A MARITIME loophole allowed 600 cruise ship workers from India to fly here and avoid compulsory hotel quarantine.
It was only closed after worried civil servants raised the alarm, amid fears that the Indian Covid variant will delay lockdown ending.
🔵 Read our coronavirus live blog for the latest updates
Passengers stuck on “death ships” last year at the height of the pandemic were stunned at the revelation, with some considering pulling out of trips this month.
Some 600 cruise ship employees travelled from “red-list” India through Heathrow on May 13 and 14 and were not put into immediate ten-day isolation at hotels.
Instead, the arrivals — mostly Indian nationals with some Filipinos — were classed as seafarers.
As such, they were allowed to go to ports, including Southampton, under a rule designed to stop Naval ratings having to quarantine.
The loophole was shut on May 19 after concerns were raised with Transport Secretary Grant Shapps by furious civil servants.
Cruise crew travelling from red-list countries such as India must now quarantine in airport hotels.
'NO CONTROL OF OUR BORDERS'
But Shadow Immigration Minister Bambos Charalambous fumed last night: “It’s scandalous and shocking that such a loophole existed. It could mean we are facing lockdown for longer.
“It just shows the Government hasn’t had a grip on control of our borders. It’s another example of them not fully grasping the problem that we are facing.”
A Whitehall source claimed ministers were unaware of the loophole. They said: “This is unbelievable and a scandal at a time when the Indian variant is running rampant. A lot of ministers and civil servants did not know this loophole existed and are demanding answers.
“It is crazy these workers were allowed to go on to cruise ships, which are perfect breeding grounds for Covid.
“We saw complete chaos last year when people had to quarantine on cruise ships. No one wants a repeat of that.”
It’s scandalous and shocking that such a loophole existed. It could mean we are facing lockdown for longer.
The source went on: “There were moves to close the loophole, which has now happened. But it’s a case of closing the stable door after the horse has bolted.
“This was absolutely shambolic and it beggars belief how it was allowed in the first place.”
One cruise ship, Royal Caribbean’s Anthem of the Seas, left Southampton at 5pm on Friday for a week-long voyage.
It is not known if any of the 600 who arrived from India on May 13 and 14 were on board.
Foster carer Sharon Lane, 59, was one of 140 Brits trapped on the “death ship” Grand Princess off the US coast when the pandemic took hold last March. She blasted: “I’d be absolutely fuming if I got on one of those cruises.
“I’d be horrified to think some of the staff had flown from India and not had to quarantine at the airport. It seems a clear risk to public health.”
Sharon, from Hinckley, Leics, was planning a £1,070, seven-day trip around the British Isles with pals, boarding the MSC Virtuosa on June 19.

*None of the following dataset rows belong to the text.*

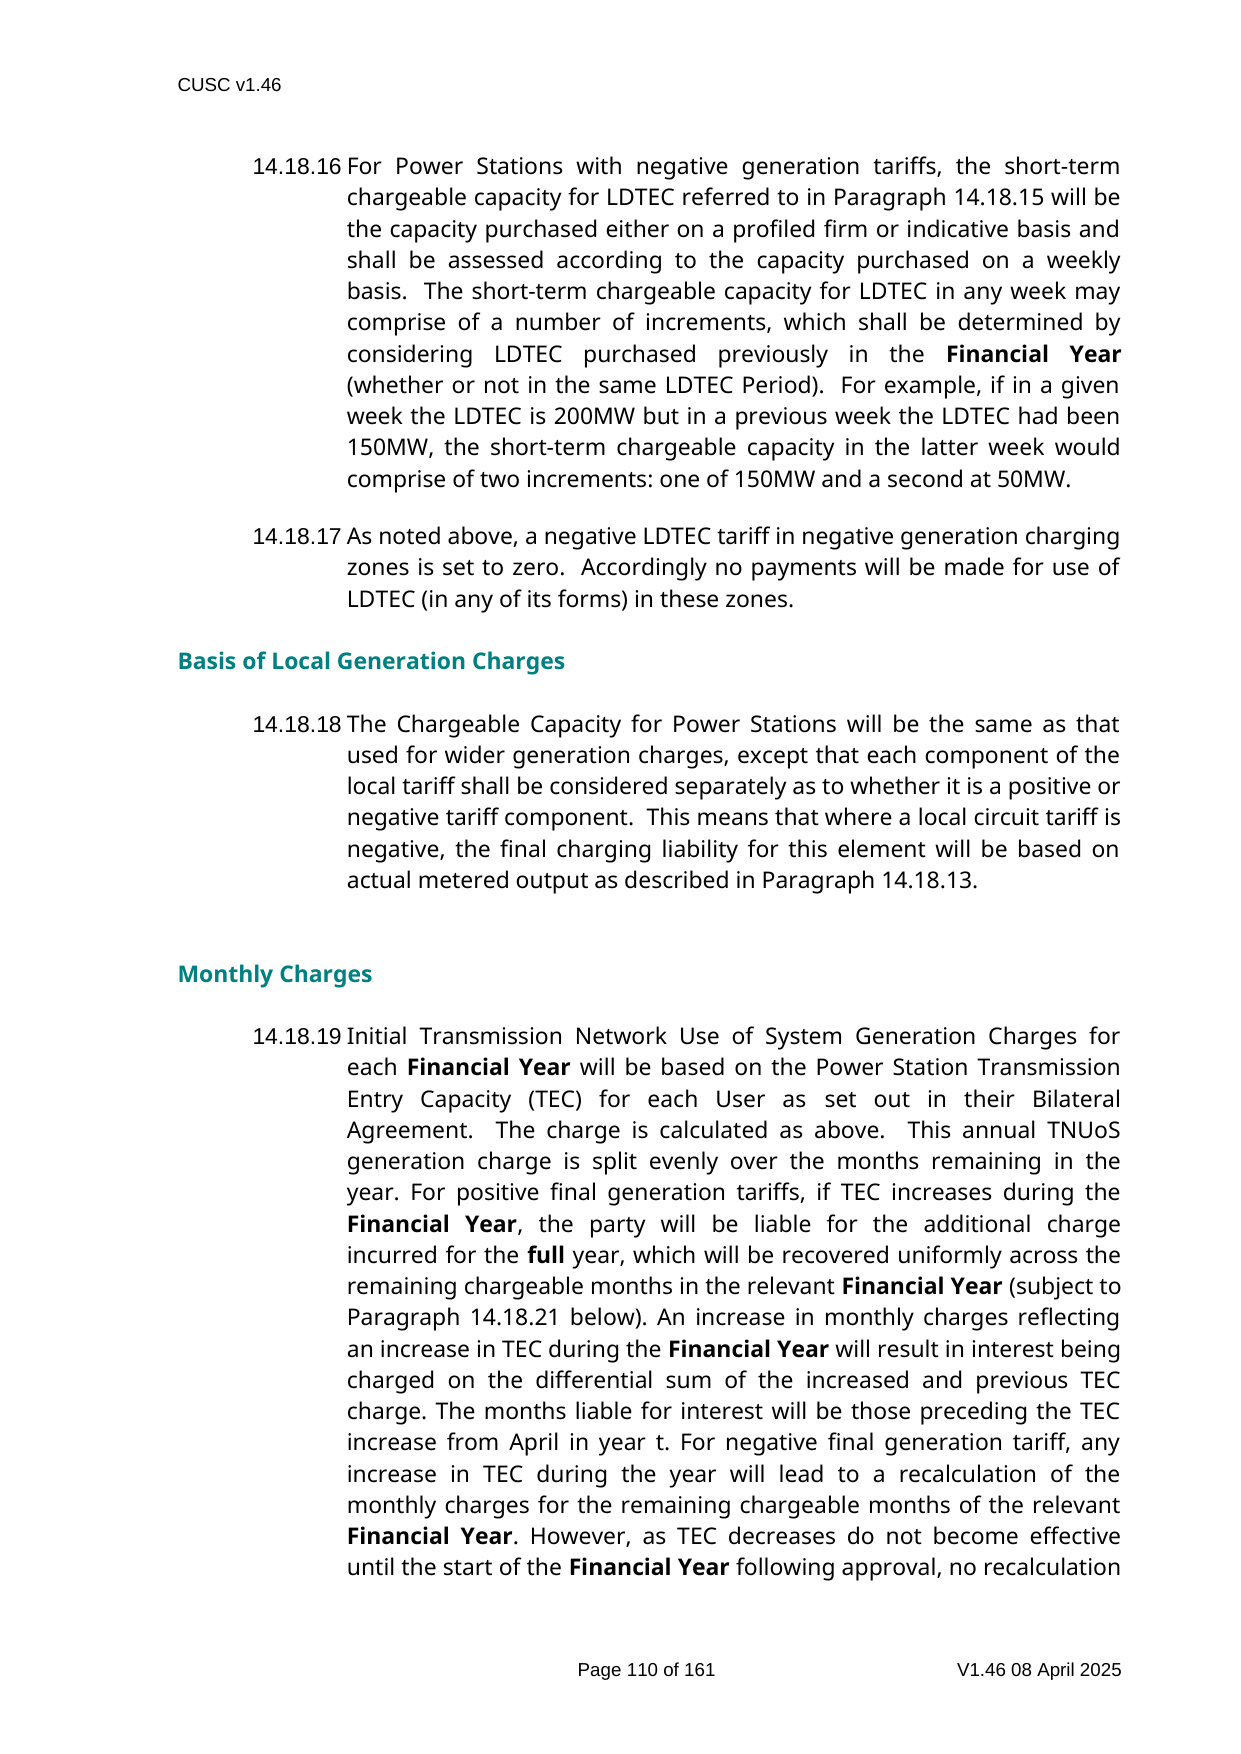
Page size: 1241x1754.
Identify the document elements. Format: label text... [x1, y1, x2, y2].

subtitle Basis of Local Generation Charges [177, 645, 1121, 676]
list As noted above, a negative LDTEC tariff in negative generation charging zones is set to zero. Accordingly no payments will be made for use of LDTEC (in any of its forms) in these zones. [252, 520, 1121, 614]
list The Chargeable Capacity for Power Stations will be the same as that used for wider generation charges, except that each component of the local tariff shall be considered separately as to whether it is a positive or negative tariff component. This means that where a local circuit tariff is negative, the final charging liability for this element will be based on actual metered output as described in Paragraph 14.18.13. [252, 708, 1121, 895]
list For Power Stations with negative generation tariffs, the short-term chargeable capacity for LDTEC referred to in Paragraph 14.18.15 will be the capacity purchased either on a profiled firm or indicative basis and shall be assessed according to the capacity purchased on a weekly basis. The short-term chargeable capacity for LDTEC in any week may comprise of a number of increments, which shall be determined by considering LDTEC purchased previously in the Financial Year (whether or not in the same LDTEC Period). For example, if in a given week the LDTEC is 200MW but in a previous week the LDTEC had been 150MW, the short-term chargeable capacity in the latter week would comprise of two increments: one of 150MW and a second at 50MW. [252, 150, 1121, 494]
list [252, 1020, 1121, 1583]
subtitle Monthly Charges [177, 958, 1121, 989]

But she said: “We were going to get the cruise from Southampton as they’re still our favourite thing to do, but I think we’ll give it a miss now.”

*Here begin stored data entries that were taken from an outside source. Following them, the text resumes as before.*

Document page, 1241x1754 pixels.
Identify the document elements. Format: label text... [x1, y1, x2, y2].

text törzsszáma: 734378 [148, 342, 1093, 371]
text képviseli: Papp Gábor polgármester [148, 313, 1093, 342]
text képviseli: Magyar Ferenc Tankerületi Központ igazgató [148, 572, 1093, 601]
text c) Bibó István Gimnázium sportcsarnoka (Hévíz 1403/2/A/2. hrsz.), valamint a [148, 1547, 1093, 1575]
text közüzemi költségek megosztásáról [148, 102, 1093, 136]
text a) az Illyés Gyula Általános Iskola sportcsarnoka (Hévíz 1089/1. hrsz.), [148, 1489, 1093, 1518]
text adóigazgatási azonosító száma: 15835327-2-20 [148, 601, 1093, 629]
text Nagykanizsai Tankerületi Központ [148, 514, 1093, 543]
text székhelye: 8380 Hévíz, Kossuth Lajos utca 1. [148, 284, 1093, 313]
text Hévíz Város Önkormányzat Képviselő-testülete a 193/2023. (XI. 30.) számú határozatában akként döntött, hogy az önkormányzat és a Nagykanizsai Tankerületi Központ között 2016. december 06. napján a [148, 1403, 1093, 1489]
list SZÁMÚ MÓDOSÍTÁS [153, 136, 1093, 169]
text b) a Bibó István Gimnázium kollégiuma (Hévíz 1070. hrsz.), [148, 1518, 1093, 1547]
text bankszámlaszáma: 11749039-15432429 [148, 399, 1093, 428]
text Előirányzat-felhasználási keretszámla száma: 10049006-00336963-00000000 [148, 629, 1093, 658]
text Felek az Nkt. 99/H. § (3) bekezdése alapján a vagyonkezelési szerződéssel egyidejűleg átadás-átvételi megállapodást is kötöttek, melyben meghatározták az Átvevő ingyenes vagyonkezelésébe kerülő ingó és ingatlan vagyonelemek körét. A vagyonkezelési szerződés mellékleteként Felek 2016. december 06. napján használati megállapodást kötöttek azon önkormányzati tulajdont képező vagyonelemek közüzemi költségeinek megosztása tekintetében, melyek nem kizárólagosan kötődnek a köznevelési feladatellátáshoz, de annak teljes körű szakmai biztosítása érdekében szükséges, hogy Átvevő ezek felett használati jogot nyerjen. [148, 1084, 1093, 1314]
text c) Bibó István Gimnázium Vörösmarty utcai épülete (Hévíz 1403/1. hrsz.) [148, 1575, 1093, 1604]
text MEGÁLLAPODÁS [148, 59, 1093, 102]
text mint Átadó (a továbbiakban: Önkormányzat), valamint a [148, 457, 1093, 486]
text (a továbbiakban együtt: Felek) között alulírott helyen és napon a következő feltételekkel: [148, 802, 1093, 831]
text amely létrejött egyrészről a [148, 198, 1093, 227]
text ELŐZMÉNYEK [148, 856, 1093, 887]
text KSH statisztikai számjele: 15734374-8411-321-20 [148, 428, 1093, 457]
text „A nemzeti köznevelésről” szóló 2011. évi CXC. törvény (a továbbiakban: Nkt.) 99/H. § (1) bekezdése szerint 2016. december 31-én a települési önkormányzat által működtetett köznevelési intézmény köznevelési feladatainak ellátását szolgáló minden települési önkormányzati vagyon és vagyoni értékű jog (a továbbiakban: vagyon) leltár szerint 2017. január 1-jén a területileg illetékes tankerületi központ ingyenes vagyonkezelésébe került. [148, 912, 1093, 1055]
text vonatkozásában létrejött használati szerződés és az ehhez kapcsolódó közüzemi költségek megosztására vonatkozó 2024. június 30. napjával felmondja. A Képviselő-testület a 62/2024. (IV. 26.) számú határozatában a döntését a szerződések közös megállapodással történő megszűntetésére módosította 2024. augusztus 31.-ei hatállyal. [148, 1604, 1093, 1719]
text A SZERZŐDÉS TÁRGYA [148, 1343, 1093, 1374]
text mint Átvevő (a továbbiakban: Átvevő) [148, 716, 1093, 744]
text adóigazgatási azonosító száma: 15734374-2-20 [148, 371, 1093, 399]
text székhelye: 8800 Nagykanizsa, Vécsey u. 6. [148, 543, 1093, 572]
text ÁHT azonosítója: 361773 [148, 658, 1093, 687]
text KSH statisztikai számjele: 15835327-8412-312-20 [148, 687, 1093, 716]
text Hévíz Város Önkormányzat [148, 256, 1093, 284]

She added: “I’m stunned they’re still even letting people in from India at the moment, let alone to then go and work on a cruise ship. Even with passengers having both jabs, they’ll still be worried. It’ll never end if this carries on.”
MSC welcomes unvaccinated guests, but they must produce a negative test within 72 hours of boarding and show proof on deck.
A source in the cruise liner industry said the employees would still have had to abide by strict Covid protocols.
They told how the workers would have been tested in India and then taken in private-hire minibuses to Southampton — not mixing on public transport. They would then quarantine away from passengers on the boats for ten to 14 days.
A spokesman for the Cruise Lines International Association trade body said: “Our measures go beyond those of any other travel or tourism sector currently operating, including for all crew members who travel to the UK.
“These measures include pre-departure tests in the crew member’s country of origin, and a further test prior to them joining the ship. Once on board, all crew are quarantined and tested again before the end of this period.
“Testing and comprehensive screening is then carried out at regular intervals.”
A Department of Transport source admitted the loophole had allowed in up to 600 cruise ship workers from India. But they insisted it was closed within days of it being pointed out to the Cabinet Office.
The Department of Transport confirmed at the time of the May 13 and 14 flights “all seafarers, including cruise workers, were exempt from ‘red list’ travel bans by law”.
It added: “In light of increasing concerns surrounding emerging variants, this exemption was changed on May 19 requiring all cruise crew from red-list countries to isolate in Managed Quarantine Hotels.”
Royal Caribbean has been approached for comment.